What you have to do: Every record should be copied exactly, except that pictures are to be omitted.

*** Dataset ***

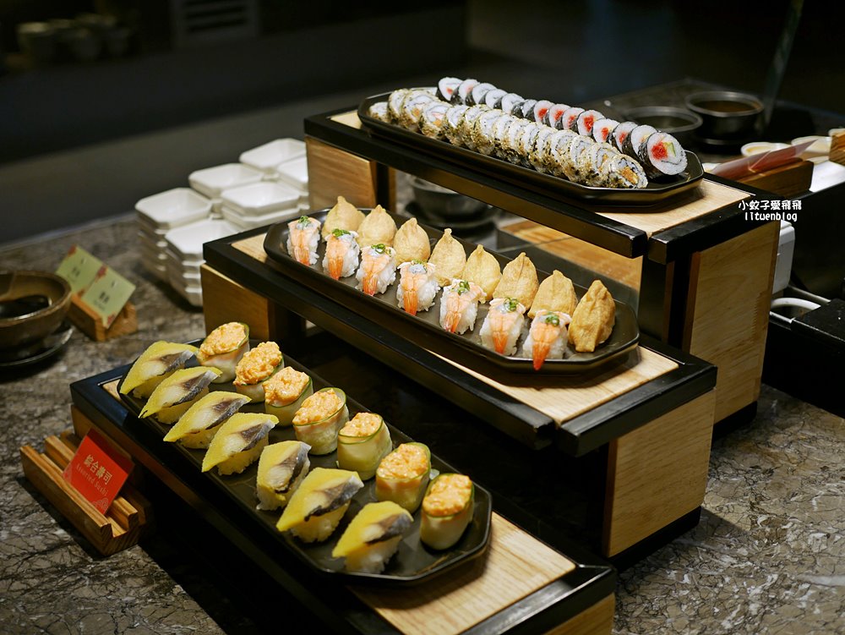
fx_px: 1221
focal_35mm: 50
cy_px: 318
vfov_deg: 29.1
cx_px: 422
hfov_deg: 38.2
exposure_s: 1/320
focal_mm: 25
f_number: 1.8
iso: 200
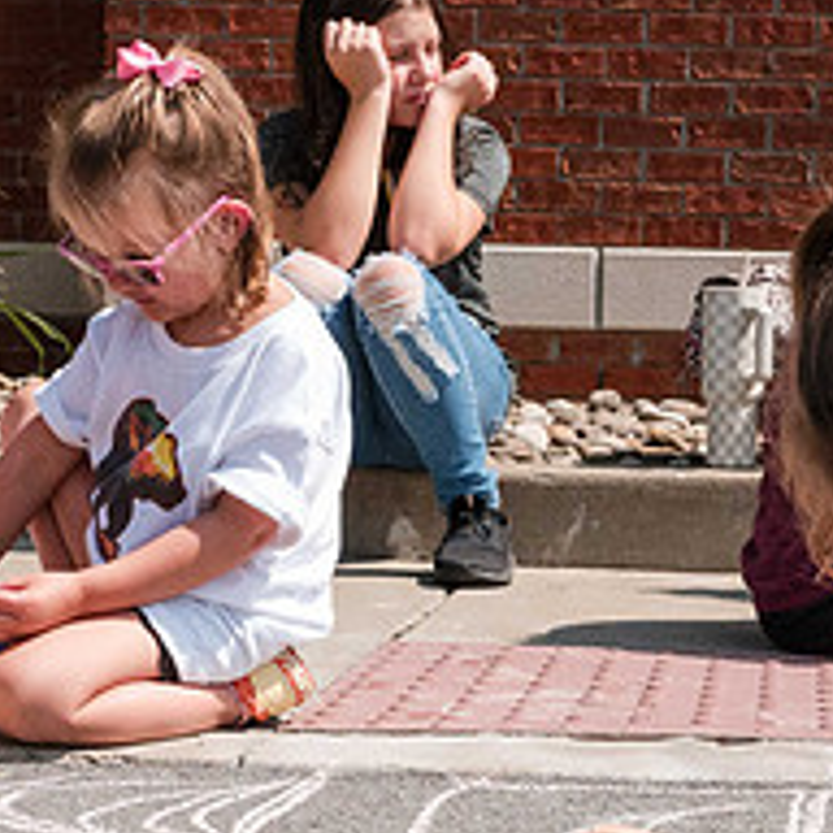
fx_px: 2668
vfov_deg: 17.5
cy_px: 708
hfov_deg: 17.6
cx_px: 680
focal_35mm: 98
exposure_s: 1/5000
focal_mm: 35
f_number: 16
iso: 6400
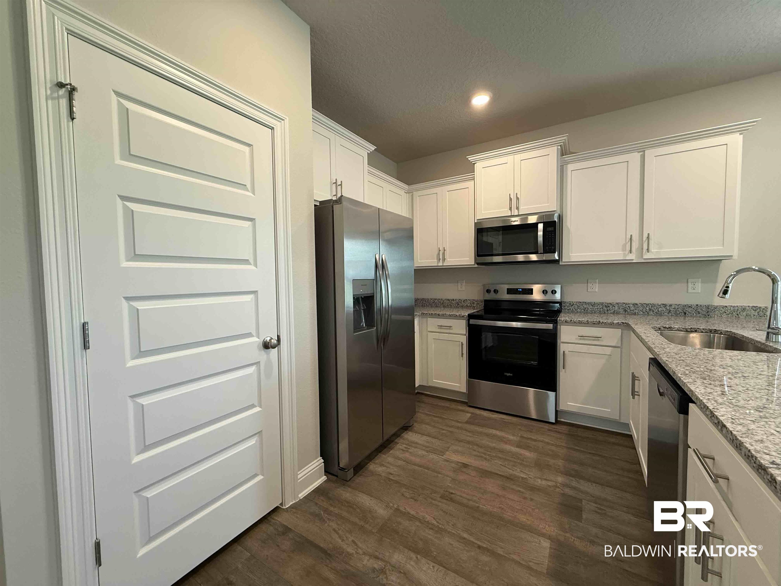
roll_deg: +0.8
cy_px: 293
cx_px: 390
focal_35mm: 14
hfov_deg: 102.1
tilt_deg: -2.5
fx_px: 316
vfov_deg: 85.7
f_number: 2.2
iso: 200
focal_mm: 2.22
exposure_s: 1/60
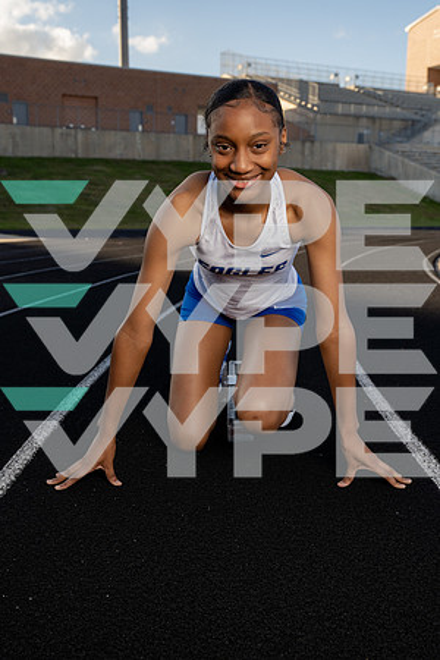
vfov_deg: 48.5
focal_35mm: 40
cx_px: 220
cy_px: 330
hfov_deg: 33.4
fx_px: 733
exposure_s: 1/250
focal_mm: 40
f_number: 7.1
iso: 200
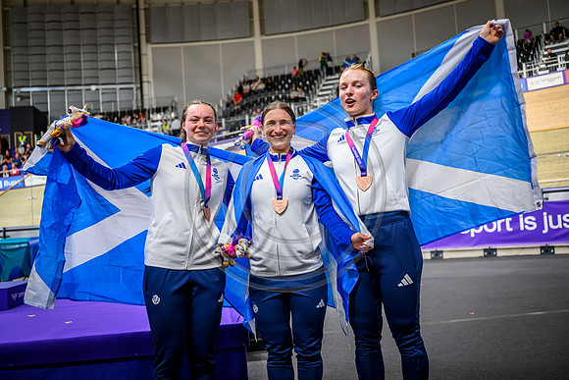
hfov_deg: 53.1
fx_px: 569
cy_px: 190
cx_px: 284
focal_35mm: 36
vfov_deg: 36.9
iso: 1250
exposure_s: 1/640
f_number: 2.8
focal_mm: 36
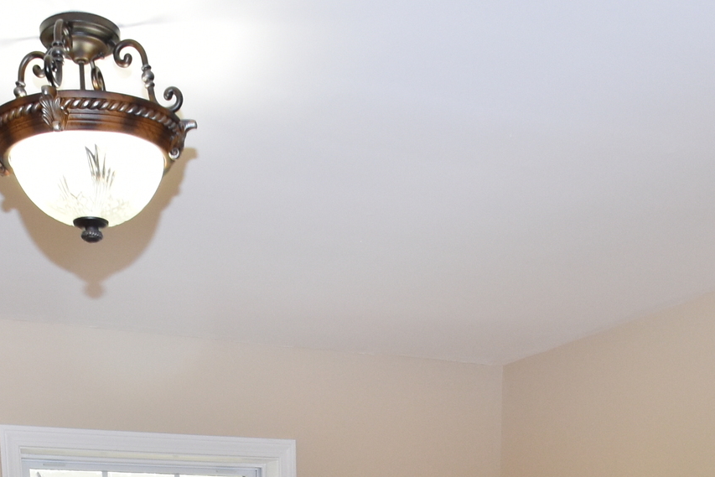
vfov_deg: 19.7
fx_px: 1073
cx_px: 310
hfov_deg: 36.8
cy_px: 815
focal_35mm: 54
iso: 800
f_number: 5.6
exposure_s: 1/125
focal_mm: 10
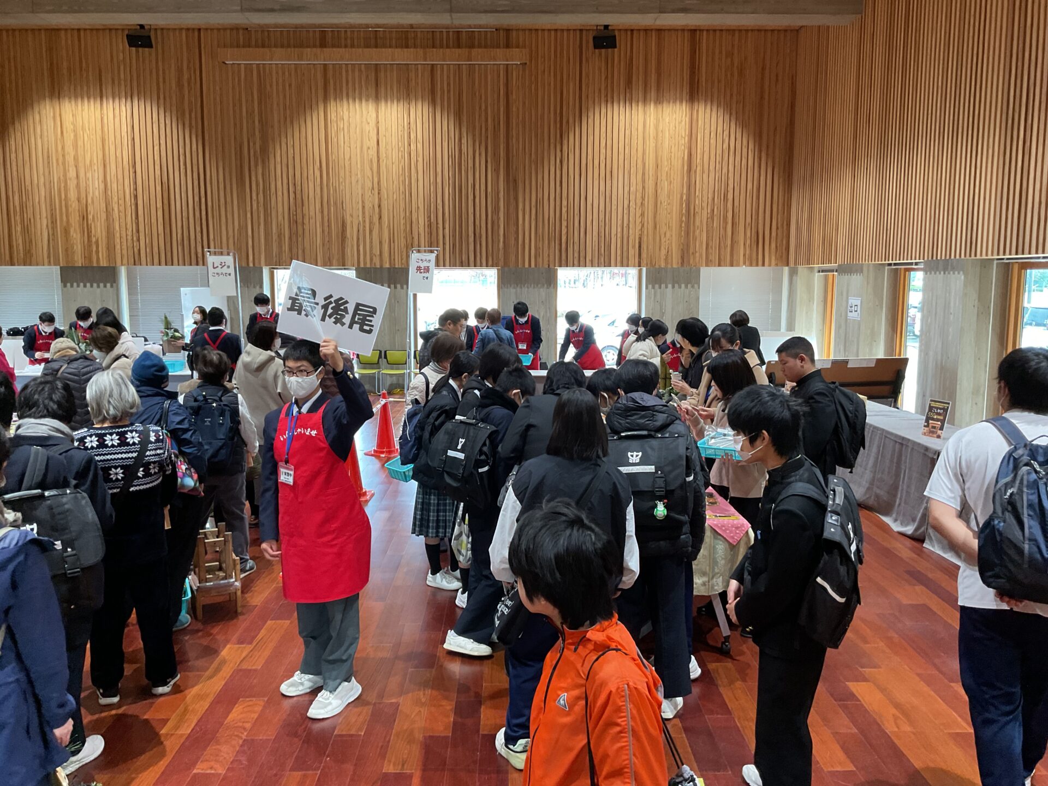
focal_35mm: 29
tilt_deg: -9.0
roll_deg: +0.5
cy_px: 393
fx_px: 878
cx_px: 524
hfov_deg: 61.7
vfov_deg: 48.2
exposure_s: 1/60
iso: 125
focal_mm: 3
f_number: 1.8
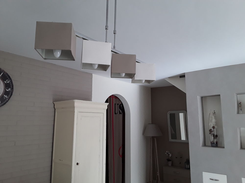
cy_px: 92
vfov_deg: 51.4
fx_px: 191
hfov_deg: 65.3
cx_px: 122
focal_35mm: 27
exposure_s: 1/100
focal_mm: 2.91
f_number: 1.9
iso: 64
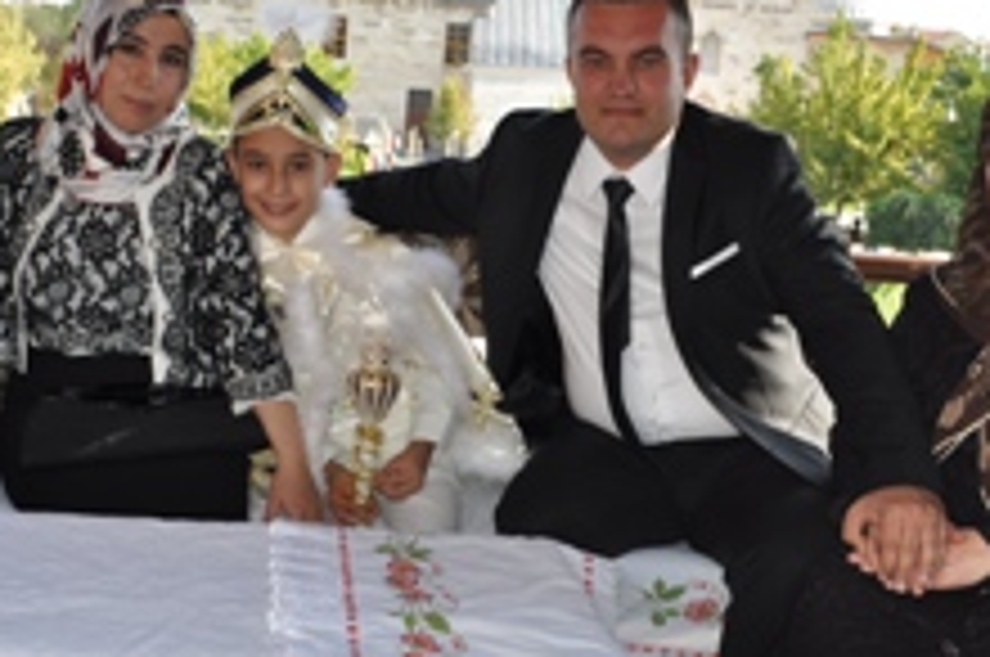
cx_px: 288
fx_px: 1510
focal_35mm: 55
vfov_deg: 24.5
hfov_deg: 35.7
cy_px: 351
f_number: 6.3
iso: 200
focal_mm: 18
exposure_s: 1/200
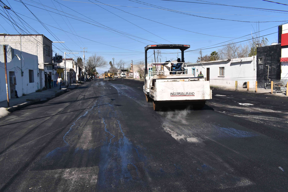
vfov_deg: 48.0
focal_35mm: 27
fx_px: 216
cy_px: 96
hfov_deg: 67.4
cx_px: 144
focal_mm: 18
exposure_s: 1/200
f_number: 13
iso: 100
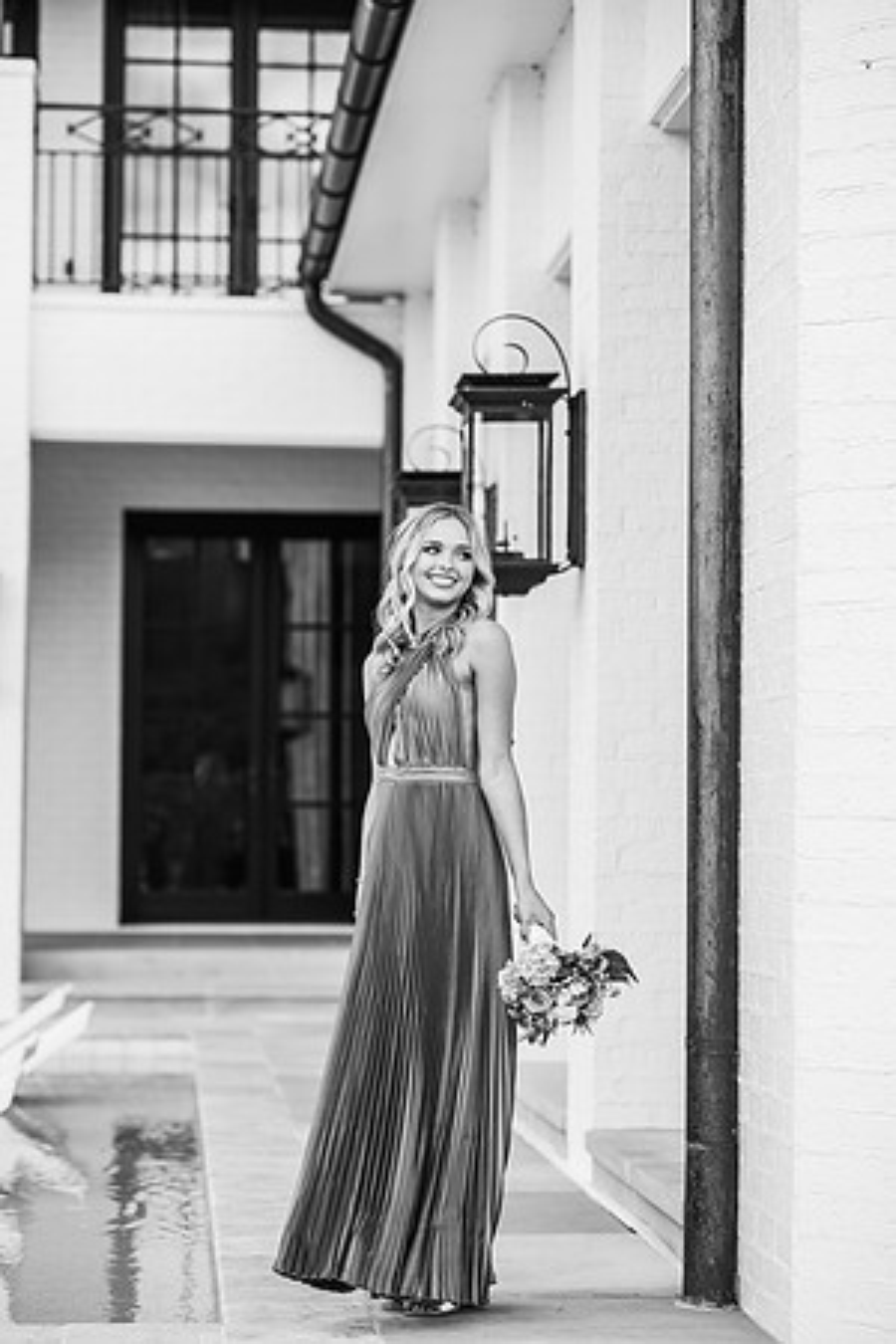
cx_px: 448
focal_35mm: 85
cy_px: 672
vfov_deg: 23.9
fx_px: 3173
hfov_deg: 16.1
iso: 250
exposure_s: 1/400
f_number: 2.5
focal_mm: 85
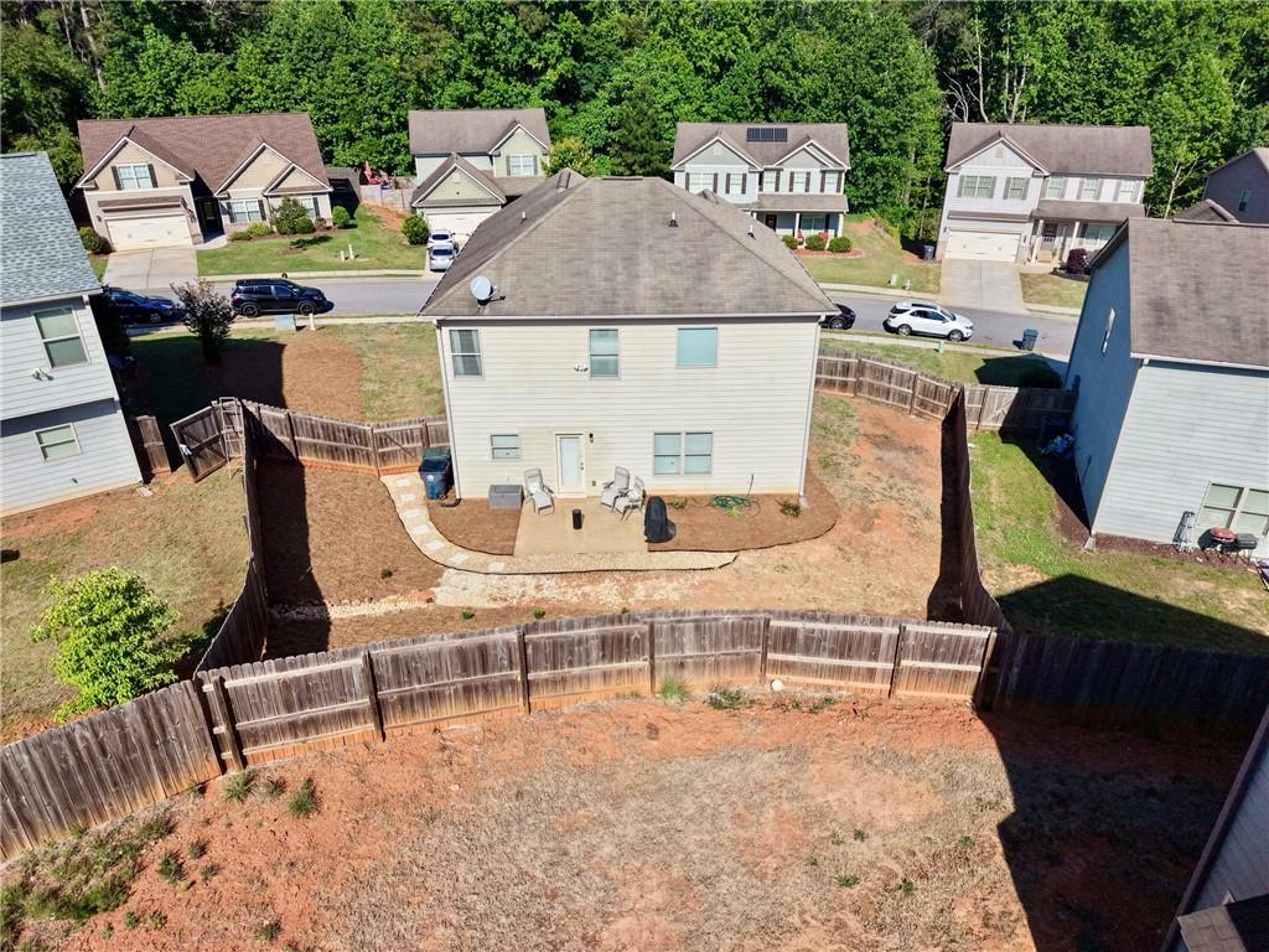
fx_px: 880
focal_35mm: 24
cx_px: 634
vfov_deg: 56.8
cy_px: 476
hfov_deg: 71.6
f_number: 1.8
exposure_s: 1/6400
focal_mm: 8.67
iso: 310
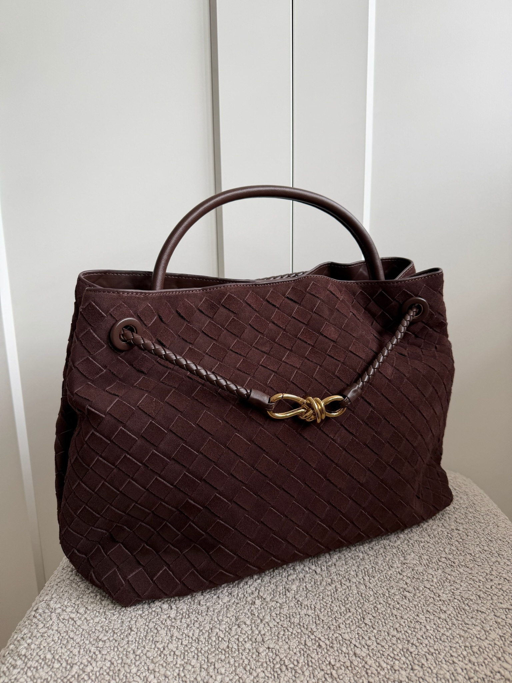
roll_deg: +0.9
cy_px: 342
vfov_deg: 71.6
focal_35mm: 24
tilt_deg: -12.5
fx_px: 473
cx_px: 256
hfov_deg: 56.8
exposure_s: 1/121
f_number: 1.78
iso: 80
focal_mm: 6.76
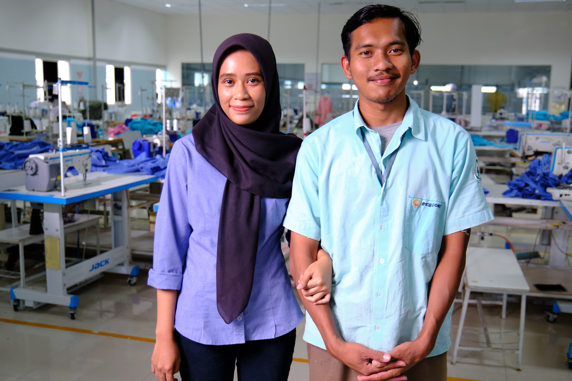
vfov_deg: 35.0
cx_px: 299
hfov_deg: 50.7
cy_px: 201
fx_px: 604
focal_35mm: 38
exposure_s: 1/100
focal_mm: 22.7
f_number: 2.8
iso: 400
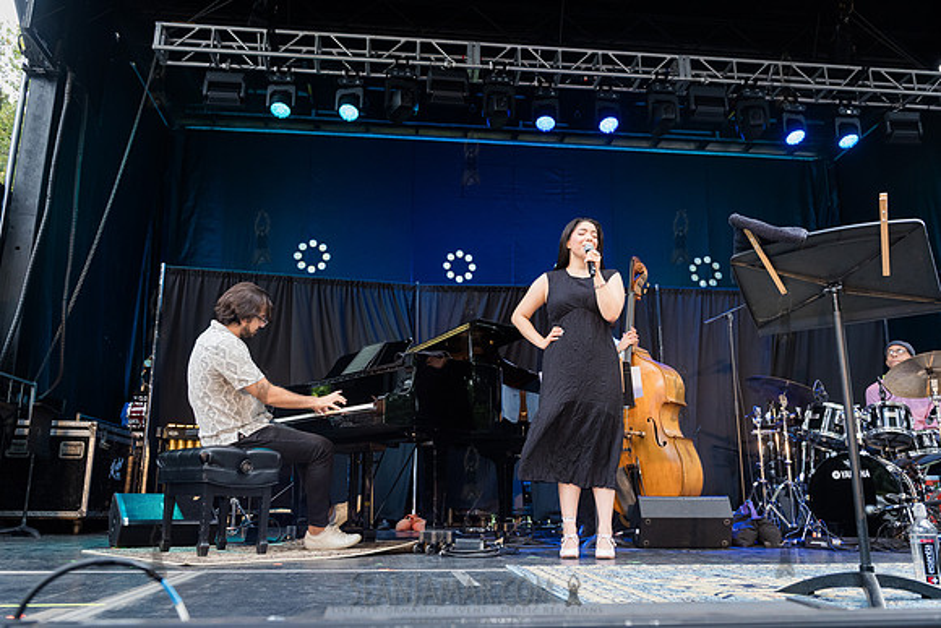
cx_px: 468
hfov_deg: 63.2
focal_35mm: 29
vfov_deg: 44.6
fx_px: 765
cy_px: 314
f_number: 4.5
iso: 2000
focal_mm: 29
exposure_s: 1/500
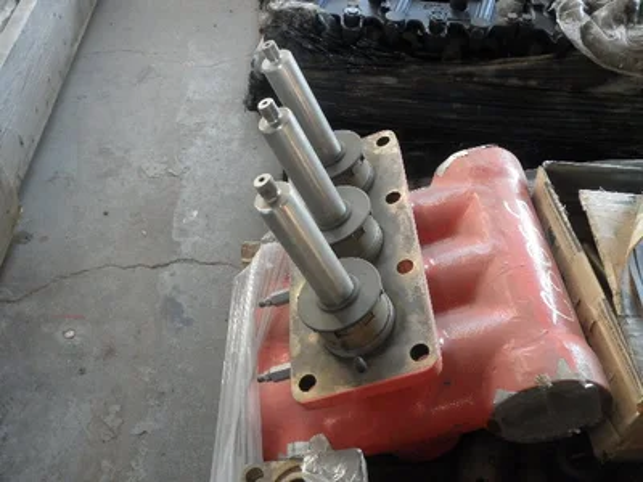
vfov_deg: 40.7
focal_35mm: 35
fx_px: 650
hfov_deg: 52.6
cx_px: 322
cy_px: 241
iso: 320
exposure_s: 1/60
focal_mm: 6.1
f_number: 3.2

*** End of Dataset ***

Answer:
fx_px: 1221
focal_35mm: 50
cy_px: 318
vfov_deg: 29.1
cx_px: 422
hfov_deg: 38.2
exposure_s: 1/320
focal_mm: 25
f_number: 1.8
iso: 200
fx_px: 2668
vfov_deg: 17.5
cy_px: 708
hfov_deg: 17.6
cx_px: 680
focal_35mm: 98
exposure_s: 1/5000
focal_mm: 35
f_number: 16
iso: 6400
roll_deg: +0.8
cy_px: 293
cx_px: 390
focal_35mm: 14
hfov_deg: 102.1
tilt_deg: -2.5
fx_px: 316
vfov_deg: 85.7
f_number: 2.2
iso: 200
focal_mm: 2.22
exposure_s: 1/60
vfov_deg: 48.5
focal_35mm: 40
cx_px: 220
cy_px: 330
hfov_deg: 33.4
fx_px: 733
exposure_s: 1/250
focal_mm: 40
f_number: 7.1
iso: 200
hfov_deg: 53.1
fx_px: 569
cy_px: 190
cx_px: 284
focal_35mm: 36
vfov_deg: 36.9
iso: 1250
exposure_s: 1/640
f_number: 2.8
focal_mm: 36
vfov_deg: 19.7
fx_px: 1073
cx_px: 310
hfov_deg: 36.8
cy_px: 815
focal_35mm: 54
iso: 800
f_number: 5.6
exposure_s: 1/125
focal_mm: 10
focal_35mm: 29
tilt_deg: -9.0
roll_deg: +0.5
cy_px: 393
fx_px: 878
cx_px: 524
hfov_deg: 61.7
vfov_deg: 48.2
exposure_s: 1/60
iso: 125
focal_mm: 3
f_number: 1.8
cy_px: 92
vfov_deg: 51.4
fx_px: 191
hfov_deg: 65.3
cx_px: 122
focal_35mm: 27
exposure_s: 1/100
focal_mm: 2.91
f_number: 1.9
iso: 64
cx_px: 288
fx_px: 1510
focal_35mm: 55
vfov_deg: 24.5
hfov_deg: 35.7
cy_px: 351
f_number: 6.3
iso: 200
focal_mm: 18
exposure_s: 1/200
vfov_deg: 48.0
focal_35mm: 27
fx_px: 216
cy_px: 96
hfov_deg: 67.4
cx_px: 144
focal_mm: 18
exposure_s: 1/200
f_number: 13
iso: 100
cx_px: 448
focal_35mm: 85
cy_px: 672
vfov_deg: 23.9
fx_px: 3173
hfov_deg: 16.1
iso: 250
exposure_s: 1/400
f_number: 2.5
focal_mm: 85
fx_px: 880
focal_35mm: 24
cx_px: 634
vfov_deg: 56.8
cy_px: 476
hfov_deg: 71.6
f_number: 1.8
exposure_s: 1/6400
focal_mm: 8.67
iso: 310
roll_deg: +0.9
cy_px: 342
vfov_deg: 71.6
focal_35mm: 24
tilt_deg: -12.5
fx_px: 473
cx_px: 256
hfov_deg: 56.8
exposure_s: 1/121
f_number: 1.78
iso: 80
focal_mm: 6.76
vfov_deg: 35.0
cx_px: 299
hfov_deg: 50.7
cy_px: 201
fx_px: 604
focal_35mm: 38
exposure_s: 1/100
focal_mm: 22.7
f_number: 2.8
iso: 400
cx_px: 468
hfov_deg: 63.2
focal_35mm: 29
vfov_deg: 44.6
fx_px: 765
cy_px: 314
f_number: 4.5
iso: 2000
focal_mm: 29
exposure_s: 1/500
vfov_deg: 40.7
focal_35mm: 35
fx_px: 650
hfov_deg: 52.6
cx_px: 322
cy_px: 241
iso: 320
exposure_s: 1/60
focal_mm: 6.1
f_number: 3.2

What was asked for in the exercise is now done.